One I wasn't able to pass on was the Anti-room panel, headed up by Sinéad Gleeson and Anna Carey, with Léan Cullinan, Mary Costello, and Anna McPartlin. Of the three, I have only read Mary Costello's work (and loved it, as do many others, as evinced in her Bord Gais Book Award), but I was eager to hear about the issues surrounding women's writing in 2014. 

In the mid-nineties, I wrote a master's thesis on Edna O'Brien. I'll spare you details (mostly because I can't find the thesis), but the thrust was that reviewers were more interested in her eyes and hair and porcelain skin than in her books. A few weeks ago, I was disconcerted to read this Irish Examiner description of Mary Costello: 'Author of quite brilliant collection of short stories published two years ago, in her late 40s, Mary is attractive with her long blond hair, and luminescent eyes, but there’s a separateness about her...'. So it was no surprise that the discussion was depressingly familiar. Women might be the biggest book buyers, and read books written by both sexes, but men prefer to read men; reviewers tend to be men; these men prefer to review the books of other men; journals publish more men; etcetera. Same old, same old.

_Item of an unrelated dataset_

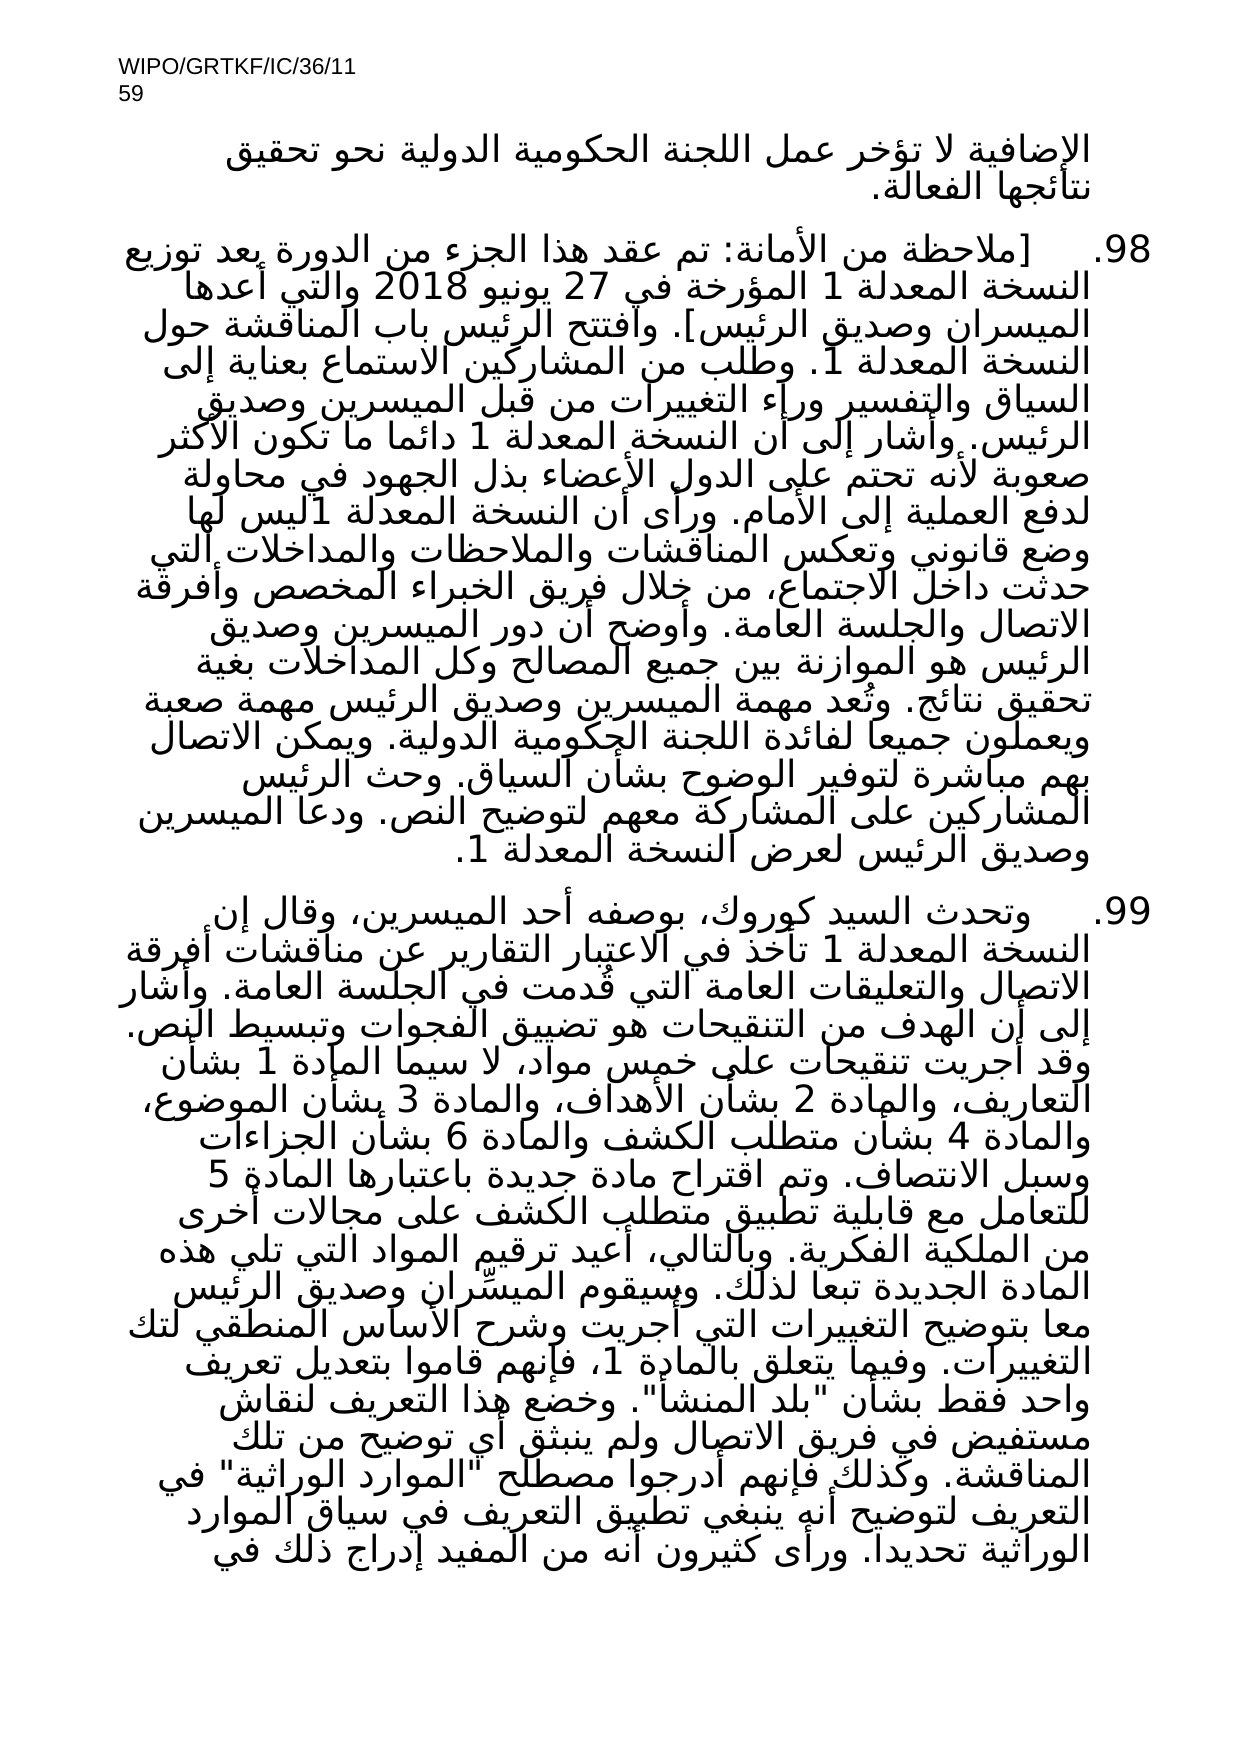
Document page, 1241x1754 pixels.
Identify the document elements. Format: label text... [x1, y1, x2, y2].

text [118, 132, 1092, 207]
text [ملاحظة من الأمانة: تم عقد هذا الجزء من الدورة بعد توزيع النسخة المعدلة 1 المؤرخة في 27 يونيو 2018 والتي أعدها الميسران وصديق الرئيس]. وافتتح الرئيس باب المناقشة حول النسخة المعدلة 1. وطلب من المشاركين الاستماع بعناية إلى السياق والتفسير وراء التغييرات من قبل الميسرين وصديق الرئيس. وأشار إلى أن النسخة المعدلة 1 دائما ما تكون الأكثر صعوبة لأنه تحتم على الدول الأعضاء بذل الجهود في محاولة لدفع العملية إلى الأمام. ورأى أن النسخة المعدلة 1ليس لها وضع قانوني وتعكس المناقشات والملاحظات والمداخلات التي حدثت داخل الاجتماع، من خلال فريق الخبراء المخصص وأفرقة الاتصال والجلسة العامة. وأوضح أن دور الميسرين وصديق الرئيس هو الموازنة بين جميع المصالح وكل المداخلات بغية تحقيق نتائج. وتُعد مهمة الميسرين وصديق الرئيس مهمة صعبة ويعملون جميعا لفائدة اللجنة الحكومية الدولية. ويمكن الاتصال بهم مباشرة لتوفير الوضوح بشأن السياق. وحث الرئيس المشاركين على المشاركة معهم لتوضيح النص. ودعا الميسرين وصديق الرئيس لعرض النسخة المعدلة 1. [118, 232, 1092, 870]
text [118, 895, 1092, 1570]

These gorgeous bookmarks are available from badaude.typepad.com; proceeds will go towards sustaining the #ReadWomen campaign beyond 2014. 

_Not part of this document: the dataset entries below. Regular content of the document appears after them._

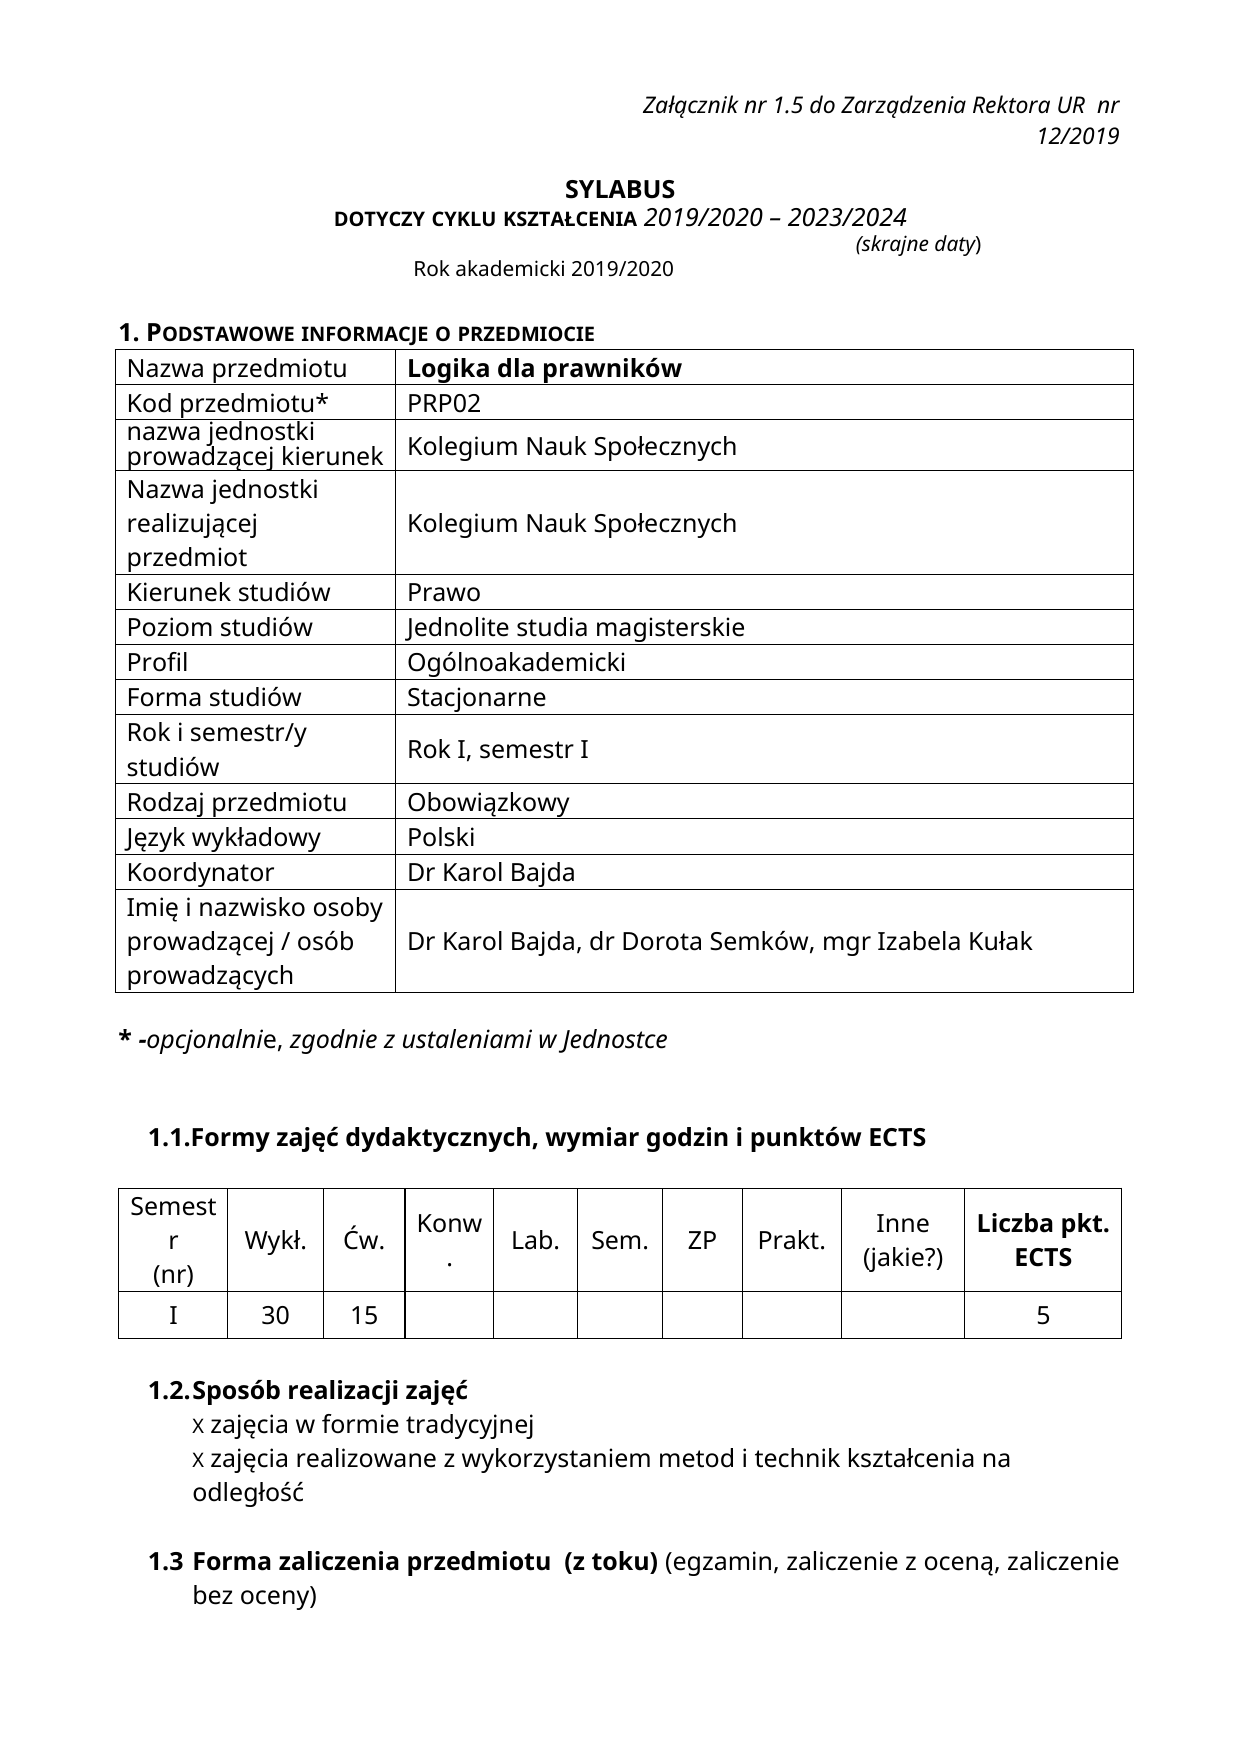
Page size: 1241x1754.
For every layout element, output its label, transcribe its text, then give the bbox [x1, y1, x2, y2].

table_cell Rodzaj przedmiotu [116, 784, 395, 818]
table_header Logika dla prawników [396, 350, 1133, 384]
table_cell [494, 1292, 577, 1338]
table_cell Rok i semestr/y studiów [116, 715, 395, 783]
table_cell Koordynator [116, 855, 395, 888]
table_cell Dr Karol Bajda, dr Dorota Semków, mgr Izabela Kułak [396, 890, 1133, 992]
table_cell Jednolite studia magisterskie [396, 610, 1133, 644]
table_cell Prawo [396, 575, 1133, 609]
table_cell [743, 1292, 841, 1338]
text x zajęcia w formie tradycyjnej [192, 1407, 1122, 1441]
table_header Nazwa przedmiotu [116, 350, 395, 384]
table_cell Język wykładowy [116, 819, 395, 853]
table_cell PRP02 [396, 385, 1133, 419]
table_cell Dr Karol Bajda [396, 855, 1133, 888]
table_header Ćw. [324, 1189, 404, 1291]
table_cell 15 [324, 1292, 404, 1338]
table_cell [578, 1292, 662, 1338]
table_cell Polski [396, 819, 1133, 853]
table_cell Imię i nazwisko osoby prowadzącej / osób prowadzących [116, 890, 395, 992]
table_cell Kolegium Nauk Społecznych [396, 471, 1133, 574]
text Rok akademicki 2019/2020 [118, 256, 1122, 281]
text (skrajne daty) [118, 231, 1122, 256]
text 1.3 Forma zaliczenia przedmiotu (z toku) (egzamin, zaliczenie z oceną, zaliczenie bez oceny) [148, 1543, 1122, 1611]
text SYLABUS [118, 172, 1122, 206]
table_cell Forma studiów [116, 680, 395, 714]
table_cell Kierunek studiów [116, 575, 395, 609]
table_header Wykł. [228, 1189, 323, 1291]
table_header ZP [663, 1189, 742, 1291]
table_header Sem. [578, 1189, 662, 1291]
table_cell Kolegium Nauk Społecznych [396, 420, 1133, 470]
table_cell [406, 1292, 493, 1338]
text 1.2. Sposób realizacji zajęć [148, 1373, 1122, 1407]
table_header Liczba pkt. ECTS [965, 1189, 1121, 1291]
table_cell 30 [228, 1292, 323, 1338]
table_header Prakt. [743, 1189, 841, 1291]
table_cell Rok I, semestr I [396, 715, 1133, 783]
table_cell Ogólnoakademicki [396, 645, 1133, 679]
text 1. Podstawowe informacje o przedmiocie [118, 315, 1122, 349]
table_header Semestr (nr) [119, 1189, 227, 1291]
text Załącznik nr 1.5 do Zarządzenia Rektora UR nr 12/2019 [118, 89, 1122, 151]
table_cell 5 [965, 1292, 1121, 1338]
table_cell [842, 1292, 964, 1338]
table_header Inne (jakie?) [842, 1189, 964, 1291]
text x zajęcia realizowane z wykorzystaniem metod i technik kształcenia na odległość [192, 1441, 1122, 1509]
table_header Konw. [406, 1189, 493, 1291]
table_cell Stacjonarne [396, 680, 1133, 714]
text 1.1.Formy zajęć dydaktycznych, wymiar godzin i punktów ECTS [148, 1119, 1122, 1153]
table_cell Poziom studiów [116, 610, 395, 644]
table_cell Profil [116, 645, 395, 679]
table_cell [663, 1292, 742, 1338]
table_cell I [119, 1292, 227, 1338]
table_cell Kod przedmiotu* [116, 385, 395, 419]
table_cell Obowiązkowy [396, 784, 1133, 818]
text * -opcjonalnie, zgodnie z ustaleniami w Jednostce [118, 1022, 1122, 1056]
table_cell nazwa jednostki prowadzącej kierunek [116, 420, 395, 470]
text dotyczy cyklu kształcenia 2019/2020 – 2023/2024 [118, 206, 1122, 231]
table_header Lab. [494, 1189, 577, 1291]
table_cell Nazwa jednostki realizującej przedmiot [116, 471, 395, 574]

But the picture is not completely bleak. We should take heart from the very fact of this panel's existence in the Dublin Book Festival, and from the size of the crowd who attended the event. The panelists spoke about how inspired campaigns like #ReadWomen affect women writers, and how they feel about women-only prizes, such as the Baileys Women's Prize for Fiction (no need for them, in an ideal world, but in the meantime...).

At another event the same morning in the National Gallery, it was small comfort to hear about the shiny, pink cover, featuring a 'Kylie Minogue lookalike' dancing around her Hoover, that was presented to Roddy Doyle for his grimly themed Paula Spencer. Fortunately for him, he was in a position to decline.